--- Start ---
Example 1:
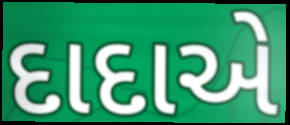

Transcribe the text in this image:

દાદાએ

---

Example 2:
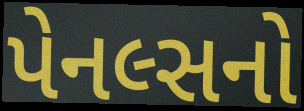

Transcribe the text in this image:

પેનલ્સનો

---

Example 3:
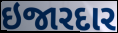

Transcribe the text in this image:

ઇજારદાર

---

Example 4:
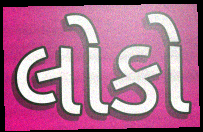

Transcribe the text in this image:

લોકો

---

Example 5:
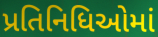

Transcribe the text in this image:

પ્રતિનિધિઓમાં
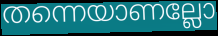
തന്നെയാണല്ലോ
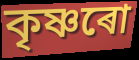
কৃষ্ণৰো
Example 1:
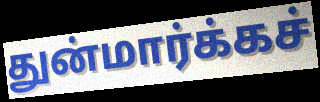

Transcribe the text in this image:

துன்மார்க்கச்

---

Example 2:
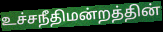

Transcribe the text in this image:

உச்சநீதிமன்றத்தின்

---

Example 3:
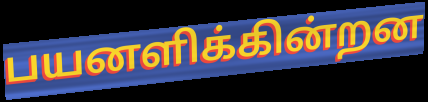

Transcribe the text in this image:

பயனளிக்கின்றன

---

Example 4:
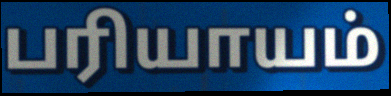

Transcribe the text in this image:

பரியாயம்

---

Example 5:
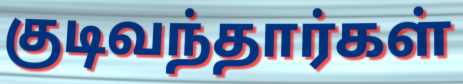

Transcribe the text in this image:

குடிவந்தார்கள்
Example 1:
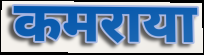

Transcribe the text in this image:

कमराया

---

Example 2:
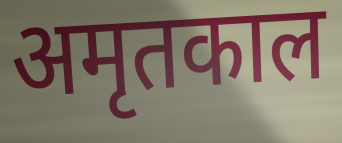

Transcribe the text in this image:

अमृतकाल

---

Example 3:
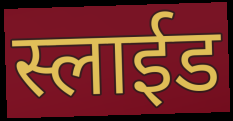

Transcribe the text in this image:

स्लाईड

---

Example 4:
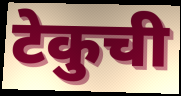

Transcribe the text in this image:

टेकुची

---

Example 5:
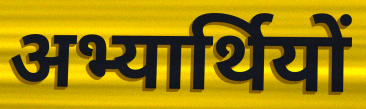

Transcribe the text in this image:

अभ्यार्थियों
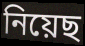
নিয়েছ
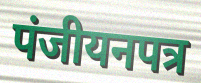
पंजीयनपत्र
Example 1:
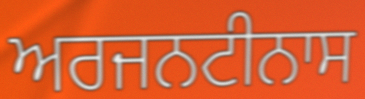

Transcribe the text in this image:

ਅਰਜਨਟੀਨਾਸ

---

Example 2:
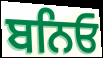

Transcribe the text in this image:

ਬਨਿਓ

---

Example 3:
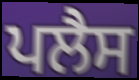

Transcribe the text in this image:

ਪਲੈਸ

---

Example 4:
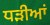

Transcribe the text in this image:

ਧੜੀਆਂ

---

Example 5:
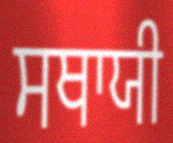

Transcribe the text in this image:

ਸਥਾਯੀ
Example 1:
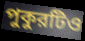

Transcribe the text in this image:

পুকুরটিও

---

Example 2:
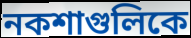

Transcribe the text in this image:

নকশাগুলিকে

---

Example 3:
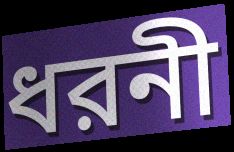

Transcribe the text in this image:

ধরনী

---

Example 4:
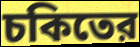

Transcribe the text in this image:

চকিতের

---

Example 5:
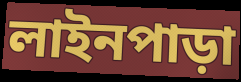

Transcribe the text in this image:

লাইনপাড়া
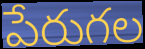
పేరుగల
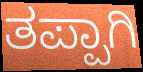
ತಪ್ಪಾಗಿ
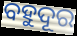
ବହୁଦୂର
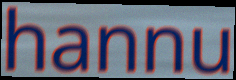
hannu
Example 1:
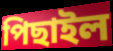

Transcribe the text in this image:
--- End ---
[AIM] Copy out every line of the data above, from the first line to the last, character for character, and leave out the pictures.

[SOLUTION TO THE PROBLEM]
Example 1:

Transcribe the text in this image:

દાદાએ

---

Example 2:

Transcribe the text in this image:

પેનલ્સનો

---

Example 3:

Transcribe the text in this image:

ઇજારદાર

---

Example 4:

Transcribe the text in this image:

લોકો

---

Example 5:

Transcribe the text in this image:

પ્રતિનિધિઓમાં
തന്നെയാണല്ലോ
কৃষ্ণৰো
Example 1:

Transcribe the text in this image:

துன்மார்க்கச்

---

Example 2:

Transcribe the text in this image:

உச்சநீதிமன்றத்தின்

---

Example 3:

Transcribe the text in this image:

பயனளிக்கின்றன

---

Example 4:

Transcribe the text in this image:

பரியாயம்

---

Example 5:

Transcribe the text in this image:

குடிவந்தார்கள்
Example 1:

Transcribe the text in this image:

कमराया

---

Example 2:

Transcribe the text in this image:

अमृतकाल

---

Example 3:

Transcribe the text in this image:

स्लाईड

---

Example 4:

Transcribe the text in this image:

टेकुची

---

Example 5:

Transcribe the text in this image:

अभ्यार्थियों
নিয়েছ
पंजीयनपत्र
Example 1:

Transcribe the text in this image:

ਅਰਜਨਟੀਨਾਸ

---

Example 2:

Transcribe the text in this image:

ਬਨਿਓ

---

Example 3:

Transcribe the text in this image:

ਪਲੈਸ

---

Example 4:

Transcribe the text in this image:

ਧੜੀਆਂ

---

Example 5:

Transcribe the text in this image:

ਸਥਾਯੀ
Example 1:

Transcribe the text in this image:

পুকুরটিও

---

Example 2:

Transcribe the text in this image:

নকশাগুলিকে

---

Example 3:

Transcribe the text in this image:

ধরনী

---

Example 4:

Transcribe the text in this image:

চকিতের

---

Example 5:

Transcribe the text in this image:

লাইনপাড়া
పేరుగల
ತಪ್ಪಾಗಿ
ବହୁଦୂର
hannu
Example 1:

Transcribe the text in this image:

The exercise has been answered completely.